▶ **抜粋本文**:
○ ○ ○ ○ ○

« 7月1日(水)魔法のことば  |  「ファジアーノ岡山」のヒミツ >

7月2日(木)の名盤は…

今週はソウル・バラードの名曲、ラヴ・ソングの定番、

「男が女を愛する時」のお話です。

歌手はパーシー・スレッジ。彼は成人するまで黒人の歌手がいるなんて

知らなかったほどのアラバマの田舎町の病院で働いていました。

24歳の時、アラバマ州の中でも都会のマッスル・ショールズのレコード店へ行き、

偶然そこにいた友達から店主に紹介されます。

その店主はスタジオも経営していて、一獲千金を夢見て歌手を探していたのです。

言われるままに歌って聴かせたのがこの曲の原曲でした。

光るものを感じた店主は何ヶ月もかけて歌詞とメロディを手直しして、

プロのバンドを借りてきて録音しました。

後からダビングしたホーンの音程がズレていましたが、

歌も同じくらいはずれているからとOKします。

完成したこの曲をニューヨークのソウルの名門アトランティック・レーベルへ

売り込みたい店主ですが、コネがありません。

そこにプロのバンドを貸してくれた友達が現れ、

口から出まかせに「あそこの社長とはツーカーだからまかせろ」と

ニューヨークへテープを送り、「絶対1位になる曲だ」とハッタリをかまします。

それが効いたのか、まんまと契約が成立、一世一代の賭けに勝ったのです。

しかし「録音し直すべし」と条件が付きました。

○ ○ ○ ○ ○

書き起こしたページ内容:

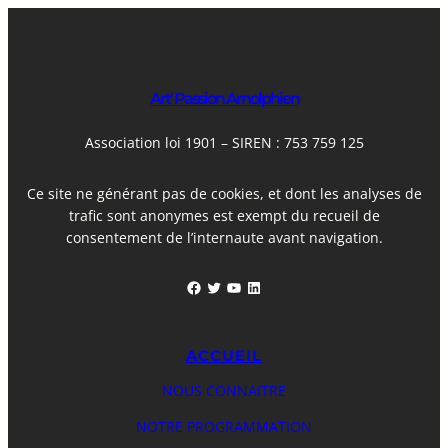
Art' Passion Arnolphien
Association loi 1901 – SIREN : 753 759 125
Ce site ne générant pas de cookies, et dont les analyses de
trafic sont anonymes est exempt du recueil de
consentement de l’internaute avant navigation.
Facebook
Twitter
YouTube
LinkedIn
ACCUEIL
NOUS CONNAITRE
NOTRE PROGRAMMATION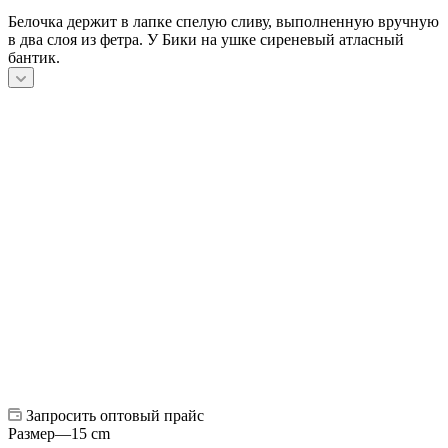
Белочка держит в лапке спелую сливу, выполненную вручную
в два слоя из фетра. У Бики на ушке сиреневый атласный
бантик.
Запросить оптовый прайс
Размер
—
15 cm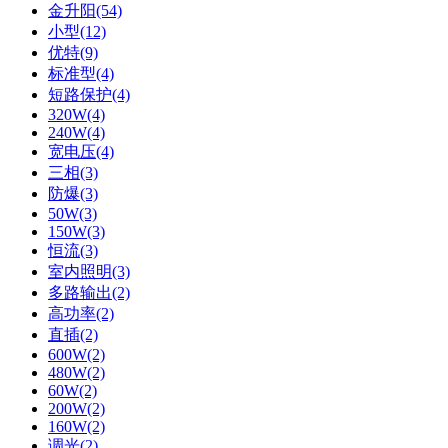
金升阳(54)
小型(12)
优特(9)
标准型(4)
短路保护(4)
320W(4)
240W(4)
宽电压(4)
三相(3)
防爆(3)
50W(3)
150W(3)
恒流(3)
室内照明(3)
多路输出(2)
高功率(2)
直插(2)
600W(2)
480W(2)
60W(2)
200W(2)
160W(2)
调光(2)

○ ○ ○ ○ ○

▶ **作業内容**: 抜粋本文のうち、「7月2日(木)の名盤は…」を含む箇所から書き始め、「偶然そこにいた友達から店主に紹介されます。」の直後で止めて、その範囲を一字一句変えずに再現せよ。

▶ **解答欄**:
7月2日(木)の名盤は…

今週はソウル・バラードの名曲、ラヴ・ソングの定番、

「男が女を愛する時」のお話です。

歌手はパーシー・スレッジ。彼は成人するまで黒人の歌手がいるなんて

知らなかったほどのアラバマの田舎町の病院で働いていました。

24歳の時、アラバマ州の中でも都会のマッスル・ショールズのレコード店へ行き、

偶然そこにいた友達から店主に紹介されます。